A flor do cerrado
Arnaldo Niskier
Numa das idas a Brasília, o amigo Silvestre Gorgulho me convidou para conhecer de perto a Torre de TV Digital, por ele inspirada quando foi Secretário de Cultura da capital. É claro que o projeto só poderia ser de Oscar Niemeyer – e assim foi feito. O último trabalho do grande arquiteto tem a beleza característica das suas obras e, no caso, com os seus 688 degraus, alia modernidade e elegância, no ponto mais alto de Brasília. É uma torre-flor, como muito bem disse a filha de JK, Maria Estela Kubitschek Lopes. Flor do cerrado.

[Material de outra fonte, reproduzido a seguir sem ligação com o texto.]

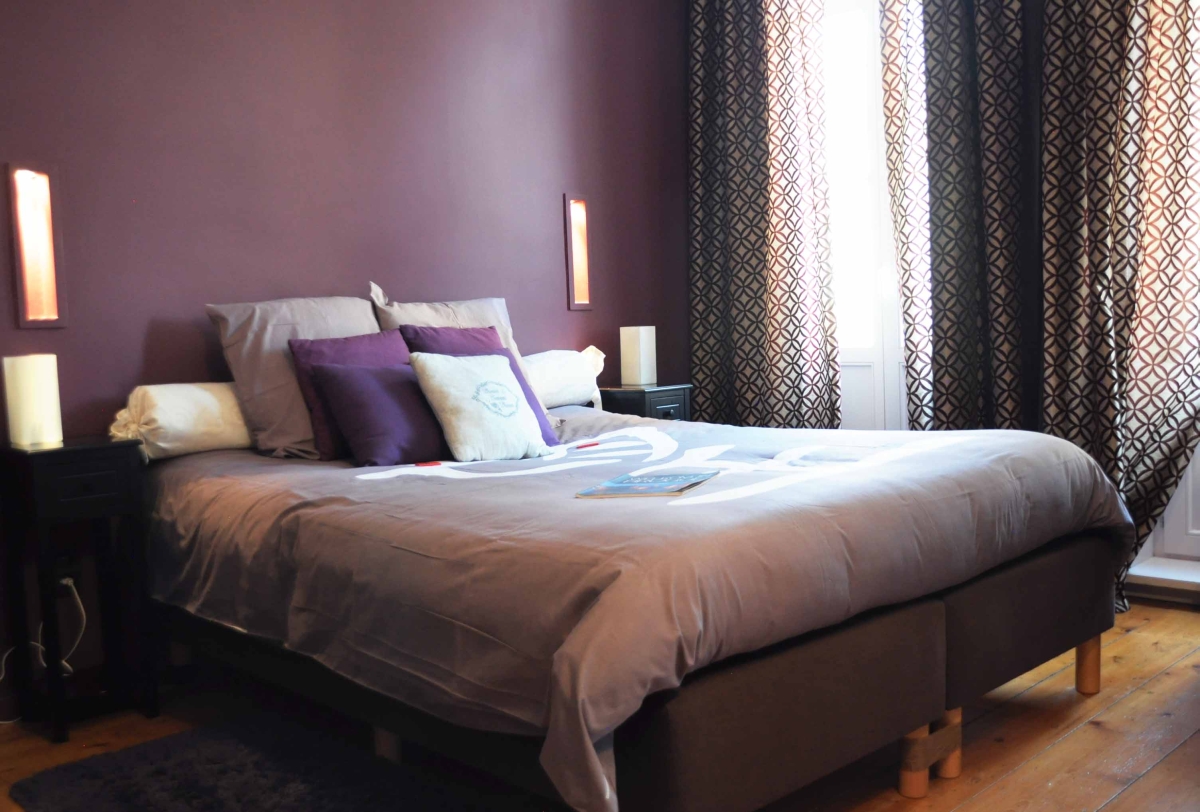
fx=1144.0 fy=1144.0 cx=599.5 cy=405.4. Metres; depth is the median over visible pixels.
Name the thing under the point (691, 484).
magazine
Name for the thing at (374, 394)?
purple cushion
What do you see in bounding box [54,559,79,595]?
wall socket
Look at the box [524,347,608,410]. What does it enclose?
bolster pillow
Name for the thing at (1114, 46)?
curtain
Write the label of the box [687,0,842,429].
curtain
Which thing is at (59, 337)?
purple wall
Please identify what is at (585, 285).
wall lamp
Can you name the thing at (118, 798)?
rug
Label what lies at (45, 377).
table lamp
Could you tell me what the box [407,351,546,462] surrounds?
white cushion
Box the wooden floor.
[0,598,1199,811]
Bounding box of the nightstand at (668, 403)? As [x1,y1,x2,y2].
[598,383,693,420]
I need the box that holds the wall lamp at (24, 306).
[9,163,68,328]
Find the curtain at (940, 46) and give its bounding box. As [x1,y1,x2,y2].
[879,0,1035,431]
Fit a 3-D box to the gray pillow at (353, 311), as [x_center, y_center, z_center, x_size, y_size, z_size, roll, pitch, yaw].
[-0.830,-0.103,3.437,0.604,0.460,0.353,-6,6,-44]
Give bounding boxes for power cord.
[0,578,87,721]
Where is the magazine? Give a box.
[576,469,718,499]
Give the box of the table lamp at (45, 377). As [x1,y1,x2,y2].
[1,353,62,449]
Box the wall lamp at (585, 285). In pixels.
[563,193,592,310]
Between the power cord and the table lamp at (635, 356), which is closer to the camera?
the power cord
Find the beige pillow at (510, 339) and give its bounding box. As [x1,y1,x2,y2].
[368,284,544,406]
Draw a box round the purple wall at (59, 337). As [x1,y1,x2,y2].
[0,0,690,713]
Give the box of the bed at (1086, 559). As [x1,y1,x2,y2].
[135,409,1138,811]
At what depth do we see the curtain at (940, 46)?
4.11 m
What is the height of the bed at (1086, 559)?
0.556 m
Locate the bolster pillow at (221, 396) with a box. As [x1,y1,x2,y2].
[110,382,250,461]
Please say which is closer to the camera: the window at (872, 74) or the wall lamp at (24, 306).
the wall lamp at (24, 306)
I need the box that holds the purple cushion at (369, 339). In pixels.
[288,330,410,461]
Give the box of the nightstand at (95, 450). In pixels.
[0,437,156,742]
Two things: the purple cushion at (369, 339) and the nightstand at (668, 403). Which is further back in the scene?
the nightstand at (668, 403)
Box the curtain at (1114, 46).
[1035,0,1199,614]
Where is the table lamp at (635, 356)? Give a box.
[618,325,656,386]
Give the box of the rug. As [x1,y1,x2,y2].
[7,710,514,811]
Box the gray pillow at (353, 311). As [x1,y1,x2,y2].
[205,292,381,459]
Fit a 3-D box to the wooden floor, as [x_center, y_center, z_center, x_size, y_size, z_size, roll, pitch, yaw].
[0.348,0.885,2.151,4.789,0.104,4.160,-6,6,-44]
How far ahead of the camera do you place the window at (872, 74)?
4.70 m
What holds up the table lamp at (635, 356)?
on the nightstand at (668, 403)
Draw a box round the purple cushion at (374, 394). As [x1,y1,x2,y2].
[309,361,451,465]
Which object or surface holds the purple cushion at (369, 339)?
on the bed at (1086, 559)
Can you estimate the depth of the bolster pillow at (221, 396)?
3.17 m
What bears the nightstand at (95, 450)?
on the wooden floor
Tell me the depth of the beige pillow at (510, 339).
3.77 m
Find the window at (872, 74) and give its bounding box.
[822,0,908,432]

Funcionando como atrativo turístico, tem também uma extraordinária serventia, pois lá se encontram todas as redes brasileiras de televisão, transmitindo os seus sinais para o mundo. Uma prova saudável de compartilhamento, que não se encontra em outras capitais do nosso país.
Complemento moderno da Torre de TV, criada nos primórdios de Brasília por Lúcio Costa, a Torre Digital (feita de concreto) foi elaborada com o cuidado de não desfigurar a condição de Patrimônio Cultural da Humanidade, título dado pela Unesco e de que Brasília muito se orgulha. Se cada televisão, ao atingir a fase digital, instalasse o seu “paliteiro”, como em tantos outros lugares, é certo que isso constituiria uma agressão à paisagem, daí a ideia da torre-monumento, logo acolhida por Niemeyer, aceitando os argumentos de Silvestre Gorgulho e de Toninho Drumond. Foi o marco do cinquentenário de Brasília.

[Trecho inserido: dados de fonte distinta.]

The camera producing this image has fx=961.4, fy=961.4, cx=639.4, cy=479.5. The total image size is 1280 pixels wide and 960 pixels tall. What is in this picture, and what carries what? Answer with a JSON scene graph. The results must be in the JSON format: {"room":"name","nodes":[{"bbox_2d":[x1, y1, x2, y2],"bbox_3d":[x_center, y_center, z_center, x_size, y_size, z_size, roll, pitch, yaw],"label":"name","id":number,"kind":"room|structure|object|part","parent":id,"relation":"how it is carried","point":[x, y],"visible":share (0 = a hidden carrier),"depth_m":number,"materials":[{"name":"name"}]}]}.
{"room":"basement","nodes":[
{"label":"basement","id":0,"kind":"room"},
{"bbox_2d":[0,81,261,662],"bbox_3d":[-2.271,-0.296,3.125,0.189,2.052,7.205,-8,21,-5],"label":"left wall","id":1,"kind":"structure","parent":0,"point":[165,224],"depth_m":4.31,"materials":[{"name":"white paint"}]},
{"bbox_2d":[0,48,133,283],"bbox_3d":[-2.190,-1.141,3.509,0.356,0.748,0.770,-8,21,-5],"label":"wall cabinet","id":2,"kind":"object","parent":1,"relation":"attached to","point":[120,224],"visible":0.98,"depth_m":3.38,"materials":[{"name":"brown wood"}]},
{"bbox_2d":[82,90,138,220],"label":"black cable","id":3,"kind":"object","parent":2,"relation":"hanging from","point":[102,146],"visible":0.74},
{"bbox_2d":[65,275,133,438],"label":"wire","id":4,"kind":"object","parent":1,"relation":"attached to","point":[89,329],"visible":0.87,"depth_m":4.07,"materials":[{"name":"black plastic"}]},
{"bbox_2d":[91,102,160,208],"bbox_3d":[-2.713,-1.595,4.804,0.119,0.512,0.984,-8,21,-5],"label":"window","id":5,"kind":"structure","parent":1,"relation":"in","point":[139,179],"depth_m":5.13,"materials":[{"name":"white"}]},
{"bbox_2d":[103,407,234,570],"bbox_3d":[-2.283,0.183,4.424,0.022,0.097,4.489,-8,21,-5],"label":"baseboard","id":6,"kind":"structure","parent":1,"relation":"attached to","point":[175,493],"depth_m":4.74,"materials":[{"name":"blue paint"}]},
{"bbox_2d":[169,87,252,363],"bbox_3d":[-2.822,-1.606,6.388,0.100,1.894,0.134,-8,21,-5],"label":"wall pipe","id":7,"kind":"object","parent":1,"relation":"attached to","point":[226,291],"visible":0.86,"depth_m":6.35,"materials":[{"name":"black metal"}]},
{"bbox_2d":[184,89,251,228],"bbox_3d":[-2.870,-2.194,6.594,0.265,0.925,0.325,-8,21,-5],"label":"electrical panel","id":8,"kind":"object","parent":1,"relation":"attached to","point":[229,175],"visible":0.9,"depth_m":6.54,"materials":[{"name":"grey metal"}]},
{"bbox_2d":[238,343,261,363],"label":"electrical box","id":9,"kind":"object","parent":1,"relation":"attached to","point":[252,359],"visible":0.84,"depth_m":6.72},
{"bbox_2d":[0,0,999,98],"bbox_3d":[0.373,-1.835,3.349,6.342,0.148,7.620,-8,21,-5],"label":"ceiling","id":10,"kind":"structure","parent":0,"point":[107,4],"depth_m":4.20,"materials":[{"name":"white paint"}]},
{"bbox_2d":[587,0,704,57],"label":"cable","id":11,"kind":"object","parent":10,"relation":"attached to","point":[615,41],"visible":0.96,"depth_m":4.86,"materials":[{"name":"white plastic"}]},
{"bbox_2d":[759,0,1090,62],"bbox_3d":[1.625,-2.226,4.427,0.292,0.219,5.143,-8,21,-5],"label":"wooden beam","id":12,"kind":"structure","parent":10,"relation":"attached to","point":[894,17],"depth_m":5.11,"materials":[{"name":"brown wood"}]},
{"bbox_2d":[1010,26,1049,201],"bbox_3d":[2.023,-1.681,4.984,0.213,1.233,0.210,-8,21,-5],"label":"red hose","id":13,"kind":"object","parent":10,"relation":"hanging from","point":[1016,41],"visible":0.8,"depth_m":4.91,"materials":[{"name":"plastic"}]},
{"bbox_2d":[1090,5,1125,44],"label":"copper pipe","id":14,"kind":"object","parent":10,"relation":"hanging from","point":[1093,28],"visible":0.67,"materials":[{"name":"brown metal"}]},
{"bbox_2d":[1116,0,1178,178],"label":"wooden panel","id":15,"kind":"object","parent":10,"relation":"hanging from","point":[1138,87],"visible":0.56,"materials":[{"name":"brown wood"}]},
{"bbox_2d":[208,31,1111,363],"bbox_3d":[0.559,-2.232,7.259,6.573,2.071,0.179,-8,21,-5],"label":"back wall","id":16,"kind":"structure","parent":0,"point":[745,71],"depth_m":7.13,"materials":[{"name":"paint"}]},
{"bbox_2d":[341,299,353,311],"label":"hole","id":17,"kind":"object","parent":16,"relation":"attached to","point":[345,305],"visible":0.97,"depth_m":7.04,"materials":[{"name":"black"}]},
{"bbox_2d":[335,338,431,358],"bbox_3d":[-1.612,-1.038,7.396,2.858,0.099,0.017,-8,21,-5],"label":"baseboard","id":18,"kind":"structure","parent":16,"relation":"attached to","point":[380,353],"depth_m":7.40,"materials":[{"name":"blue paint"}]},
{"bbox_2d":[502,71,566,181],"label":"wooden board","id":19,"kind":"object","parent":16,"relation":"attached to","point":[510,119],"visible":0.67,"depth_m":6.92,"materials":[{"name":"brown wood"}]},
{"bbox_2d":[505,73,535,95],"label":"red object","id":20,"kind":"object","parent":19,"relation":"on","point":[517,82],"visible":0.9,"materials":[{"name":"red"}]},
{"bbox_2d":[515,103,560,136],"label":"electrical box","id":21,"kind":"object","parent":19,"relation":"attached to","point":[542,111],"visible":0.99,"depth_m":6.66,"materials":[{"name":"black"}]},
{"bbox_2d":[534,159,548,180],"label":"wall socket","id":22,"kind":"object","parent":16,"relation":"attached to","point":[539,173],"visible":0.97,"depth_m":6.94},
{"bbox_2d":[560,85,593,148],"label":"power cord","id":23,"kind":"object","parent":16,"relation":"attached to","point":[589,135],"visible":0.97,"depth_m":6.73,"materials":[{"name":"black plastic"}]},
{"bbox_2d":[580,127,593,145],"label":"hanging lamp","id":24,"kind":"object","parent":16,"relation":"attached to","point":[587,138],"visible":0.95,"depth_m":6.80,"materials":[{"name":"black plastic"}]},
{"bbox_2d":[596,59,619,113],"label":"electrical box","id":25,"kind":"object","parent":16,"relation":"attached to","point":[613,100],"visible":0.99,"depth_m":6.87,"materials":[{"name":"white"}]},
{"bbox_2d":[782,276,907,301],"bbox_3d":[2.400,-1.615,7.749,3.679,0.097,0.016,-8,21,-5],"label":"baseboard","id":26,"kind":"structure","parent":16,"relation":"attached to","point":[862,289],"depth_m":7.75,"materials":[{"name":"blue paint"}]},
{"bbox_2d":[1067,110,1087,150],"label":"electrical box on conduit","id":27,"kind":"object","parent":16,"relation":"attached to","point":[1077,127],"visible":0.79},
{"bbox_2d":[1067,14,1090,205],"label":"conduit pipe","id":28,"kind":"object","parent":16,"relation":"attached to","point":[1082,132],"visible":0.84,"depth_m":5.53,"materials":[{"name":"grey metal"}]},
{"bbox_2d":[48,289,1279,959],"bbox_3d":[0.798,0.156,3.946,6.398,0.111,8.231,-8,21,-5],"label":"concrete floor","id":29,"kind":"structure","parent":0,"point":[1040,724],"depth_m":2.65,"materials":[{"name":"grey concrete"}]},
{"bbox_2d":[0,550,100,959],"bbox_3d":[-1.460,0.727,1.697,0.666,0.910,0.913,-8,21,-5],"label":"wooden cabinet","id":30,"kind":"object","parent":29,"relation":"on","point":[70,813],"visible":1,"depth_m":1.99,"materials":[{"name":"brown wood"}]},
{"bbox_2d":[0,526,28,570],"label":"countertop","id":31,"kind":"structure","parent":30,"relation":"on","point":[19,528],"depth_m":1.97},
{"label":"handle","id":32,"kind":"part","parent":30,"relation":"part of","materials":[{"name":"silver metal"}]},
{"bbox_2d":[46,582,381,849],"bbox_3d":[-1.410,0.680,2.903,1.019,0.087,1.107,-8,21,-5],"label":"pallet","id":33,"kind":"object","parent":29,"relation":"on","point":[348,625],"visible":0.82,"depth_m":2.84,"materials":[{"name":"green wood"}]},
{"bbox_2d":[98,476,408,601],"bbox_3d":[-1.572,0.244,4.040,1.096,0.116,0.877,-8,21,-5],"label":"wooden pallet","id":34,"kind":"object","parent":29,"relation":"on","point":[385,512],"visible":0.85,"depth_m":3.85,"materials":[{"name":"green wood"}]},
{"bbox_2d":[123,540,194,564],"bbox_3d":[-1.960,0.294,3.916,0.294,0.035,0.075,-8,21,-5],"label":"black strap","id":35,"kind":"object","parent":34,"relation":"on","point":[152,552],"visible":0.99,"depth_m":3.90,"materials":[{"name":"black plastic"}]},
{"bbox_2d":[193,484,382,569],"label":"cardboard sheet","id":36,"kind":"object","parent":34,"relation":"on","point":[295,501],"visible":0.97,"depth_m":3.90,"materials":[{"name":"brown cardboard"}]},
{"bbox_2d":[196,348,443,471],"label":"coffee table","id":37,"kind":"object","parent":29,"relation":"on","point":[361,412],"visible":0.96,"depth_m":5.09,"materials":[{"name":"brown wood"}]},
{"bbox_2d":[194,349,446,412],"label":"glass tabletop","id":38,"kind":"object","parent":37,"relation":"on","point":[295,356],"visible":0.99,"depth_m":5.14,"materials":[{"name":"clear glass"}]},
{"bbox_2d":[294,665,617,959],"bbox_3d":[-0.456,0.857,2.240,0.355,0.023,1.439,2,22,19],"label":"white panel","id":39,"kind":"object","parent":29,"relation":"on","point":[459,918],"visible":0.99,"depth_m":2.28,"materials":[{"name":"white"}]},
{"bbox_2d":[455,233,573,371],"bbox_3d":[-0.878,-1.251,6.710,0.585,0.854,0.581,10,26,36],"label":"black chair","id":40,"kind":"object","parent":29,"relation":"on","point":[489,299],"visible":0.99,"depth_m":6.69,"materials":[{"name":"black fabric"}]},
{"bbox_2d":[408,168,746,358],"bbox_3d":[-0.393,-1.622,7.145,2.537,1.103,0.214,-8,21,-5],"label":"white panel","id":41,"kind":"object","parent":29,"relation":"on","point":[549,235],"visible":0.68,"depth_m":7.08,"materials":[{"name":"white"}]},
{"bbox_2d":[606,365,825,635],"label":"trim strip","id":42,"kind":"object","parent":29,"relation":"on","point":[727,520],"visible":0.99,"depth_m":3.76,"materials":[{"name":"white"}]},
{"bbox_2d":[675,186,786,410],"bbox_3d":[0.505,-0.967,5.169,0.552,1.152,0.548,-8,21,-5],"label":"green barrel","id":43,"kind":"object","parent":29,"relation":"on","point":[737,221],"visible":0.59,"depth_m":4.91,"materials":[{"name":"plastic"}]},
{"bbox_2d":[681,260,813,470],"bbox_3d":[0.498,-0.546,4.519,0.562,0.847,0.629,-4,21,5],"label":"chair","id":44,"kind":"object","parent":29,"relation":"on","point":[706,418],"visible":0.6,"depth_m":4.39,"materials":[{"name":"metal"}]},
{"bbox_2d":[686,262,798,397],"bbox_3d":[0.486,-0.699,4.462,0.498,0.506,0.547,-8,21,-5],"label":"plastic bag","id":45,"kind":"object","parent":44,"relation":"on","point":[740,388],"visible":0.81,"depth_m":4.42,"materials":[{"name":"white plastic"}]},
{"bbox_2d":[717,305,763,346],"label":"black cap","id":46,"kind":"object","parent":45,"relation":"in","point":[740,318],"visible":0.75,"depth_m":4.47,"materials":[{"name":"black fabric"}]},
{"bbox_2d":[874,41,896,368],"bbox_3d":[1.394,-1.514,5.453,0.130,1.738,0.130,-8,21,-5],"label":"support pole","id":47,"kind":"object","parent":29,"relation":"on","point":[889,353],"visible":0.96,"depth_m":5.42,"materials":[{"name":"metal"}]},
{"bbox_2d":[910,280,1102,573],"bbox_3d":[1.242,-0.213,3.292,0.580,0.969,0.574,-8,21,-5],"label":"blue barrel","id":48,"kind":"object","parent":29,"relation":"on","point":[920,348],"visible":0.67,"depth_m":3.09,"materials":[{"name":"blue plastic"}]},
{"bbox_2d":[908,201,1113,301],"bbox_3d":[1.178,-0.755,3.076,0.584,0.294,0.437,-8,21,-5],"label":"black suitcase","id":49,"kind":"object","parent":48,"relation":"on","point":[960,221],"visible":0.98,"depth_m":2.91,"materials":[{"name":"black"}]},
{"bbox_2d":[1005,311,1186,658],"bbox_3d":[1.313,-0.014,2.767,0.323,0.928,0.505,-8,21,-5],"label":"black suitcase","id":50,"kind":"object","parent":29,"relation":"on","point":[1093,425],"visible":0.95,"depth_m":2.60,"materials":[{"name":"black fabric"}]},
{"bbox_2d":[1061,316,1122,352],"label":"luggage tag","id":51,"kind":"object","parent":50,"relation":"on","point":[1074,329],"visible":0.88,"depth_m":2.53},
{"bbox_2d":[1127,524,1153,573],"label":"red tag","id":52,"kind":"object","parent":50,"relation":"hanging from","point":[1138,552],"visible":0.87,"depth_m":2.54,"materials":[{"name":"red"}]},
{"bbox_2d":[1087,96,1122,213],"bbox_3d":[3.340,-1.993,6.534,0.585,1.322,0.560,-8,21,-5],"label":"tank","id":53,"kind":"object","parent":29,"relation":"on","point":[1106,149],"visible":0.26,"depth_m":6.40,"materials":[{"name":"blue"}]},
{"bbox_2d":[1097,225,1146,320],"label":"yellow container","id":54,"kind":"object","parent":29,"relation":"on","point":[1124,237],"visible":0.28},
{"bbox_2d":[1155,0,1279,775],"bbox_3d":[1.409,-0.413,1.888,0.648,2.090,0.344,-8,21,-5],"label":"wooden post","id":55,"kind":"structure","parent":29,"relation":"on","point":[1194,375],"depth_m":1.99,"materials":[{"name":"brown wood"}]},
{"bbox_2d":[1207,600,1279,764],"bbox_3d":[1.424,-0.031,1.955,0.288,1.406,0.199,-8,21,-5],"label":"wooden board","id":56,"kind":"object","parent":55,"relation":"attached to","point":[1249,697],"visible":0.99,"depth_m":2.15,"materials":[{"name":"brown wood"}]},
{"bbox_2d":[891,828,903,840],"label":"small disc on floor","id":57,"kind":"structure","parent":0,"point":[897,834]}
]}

Curiosa a discussão em torno do nome. Gorgulho, quando viu os primeiros desenhos do arquiteto, disse que parecia uma flor do cerrado: açucena, ipê, pequi, canela-de-ema, flor para-tudo ou calliandra-do-cerrado. Oscar, muito feliz com o resultado do seu trabalho, gostou da associação feita por Gorgulho. E perguntou: “Por que não flor do cerrado? Sintetiza tudo.” A expressão foi aprovada com louvor. O cerrado ganhou uma nova flor.
Hoje em dia, o monumento, que tem uma bonita sala de exposições, é um dos mais visitados da Capital. Do seu mirante, se vê toda a cidade que revolucionou a arquitetura mundial. É uma visão de 360 graus. Um capítulo interessante dessa obra foi o tempo que durou para obter a licença do Ibama. Mais de um ano. O argumento é que ali era “rota de aves migratórias” e por isso poderia existir um indesculpável prejuízo ecológico. Depois se viu que isso não era exatamente o que ocorreria e a licença foi liberada. Respeitou-se, assim como o arquiteto francês Le Corbusier viu Brasília, no seu começo: “É uma mão aberta. A mão aberta estendida como um símbolo de reconciliação. Aberta para receber. Aberta para dar.”
Quando visitei a Torre Digital, veio à mente o pensamento bem ao estilo de Rachel de Queiroz: “Para que Brasília existisse, foi mister que houvesse a conjunção raríssima de três fatores: dois gênios e um doido. O urbanista de gênio, Lúcio Costa, o arquiteto de gênio, Oscar Niemeyer, e um governante maluco que pusesse de lado todos os critérios de prioridade da realidade nacional e cegamente se atirasse na fascinante aventura da nova capital: Juscelino Kubitschek de Oliveira.”
Esse novo cartão postal de Brasília, construído em Sobradinho, a 170 metros de altura, de onde se pode vislumbrar uma extraordinária vista, serve aos propósitos tecnológicos cada vez mais exigentes das emissoras de televisão, em sua fase digital, foi erguido como que para contrariar a “Sinfonia da Alvorada”, de Tom Jobim e Vinicius de Moraes, que a princípio falava em “antigas solidões sem mágoa, o altiplano, o infinito descampado...o céu azul, a terra vermelho-pungente, rios inocentes por entre as matas recordadas...não havia ninguém.” Hoje, há uma imensa população totalmente agradecida diante da beleza desse símbolo.